Building Bancroft: The Evolution of a Library

Online Exhibition: Building Bancroft: The Evolution of a Library

New Online Exhibitions
Building Bancroft: The Evolution of a Library presents the documentary history of The Bancroft Library at the University of California, Berkeley. The exhibit traces the development of The Bancroft Library, from its beginnings as the personal collection of businessman and historian Hubert Howe Bancroft to its current role as one of the premiere archival and special collections repositories in the nation. Documents, photographs, illustrations, and other materials offer an introduction to more than one hundred and fifty years in the life of The Bancroft Library.


Bridging the Bay: Bridging the Campus

Bridging the Bay logo

At a time when the Bay Area’s bridges are being analyzed and new structures are being planned, it is important to recognize the diversity and depth of the research collections that exist on the Berkeley campus. The exhibit includes books, documents, architectural drawings and renderings, blueprints, artifacts, maps, and photographs. The bridges documented include the Golden Gate Bridge, the San Francisco-Oakland Bay Bridge, the Carquinez Bridge, the Richmond-San Rafael Bridge, the Antioch Bridge, and the Dumbarton Bridge. The exhibit also contains documents detailing Bay Area bridge projects that were seriously considered, but were never built.

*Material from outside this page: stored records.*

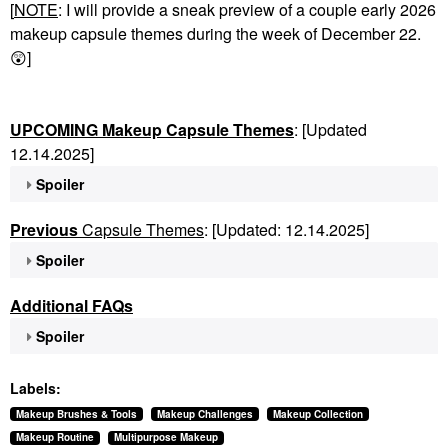
[
NOTE
: I will provide a sneak preview of a couple early 2026
makeup capsule themes during the week of December 22.
😲
]
UPCOMING Makeup Capsule Themes
: [Updated
12.14.2025]
Spoiler
Previous
Capsule Themes
: [Updated: 12.14.2025]
Spoiler
Additional FAQs
Spoiler
Labels:
Makeup Brushes & Tools
Makeup Challenges
Makeup Collection
Makeup Routine
Multipurpose Makeup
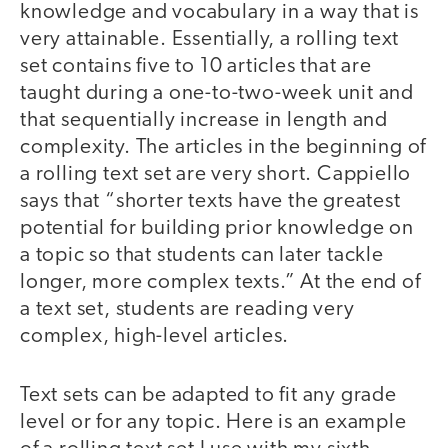
knowledge and vocabulary in a way that is
very attainable. Essentially, a rolling text
set contains five to 10 articles that are
taught during a one-to-two-week unit and
that sequentially increase in length and
complexity. The articles in the beginning of
a rolling text set are very short. Cappiello
says that “shorter texts have the greatest
potential for building prior knowledge on
a topic so that students can later tackle
longer, more complex texts.” At the end of
a text set, students are reading very
complex, high-level articles.
Text sets can be adapted to fit any grade
level or for any topic. Here is an example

Mark Twain at Large: His Travels Here and Abroad

In 1853, at the age of seventeen, Samuel Langhorne Clemens left his home in Hannibal, Missouri, for his first extended trip. Over the next fifty-seven years he crisscrossed the globe, at first working as an itinerant typesetter in several major eastern cities, then as a steamboat pilot on the Mississippi River, and later as a prospector and newspaper reporter on the American frontier, where he first used the pseudonym "Mark Twain." He made one-night lecture stops at hundreds of small towns, settled down for months in hotels and rented villas in England and Europe, escaped life's hurly-burly on tropical isles, and basked in society's limelight in many of the world's great cities. He visited five continents, steamed across the Atlantic twenty-nine times, and crossed the Pacific and Indian oceans as part of one complete round-the-world circuit.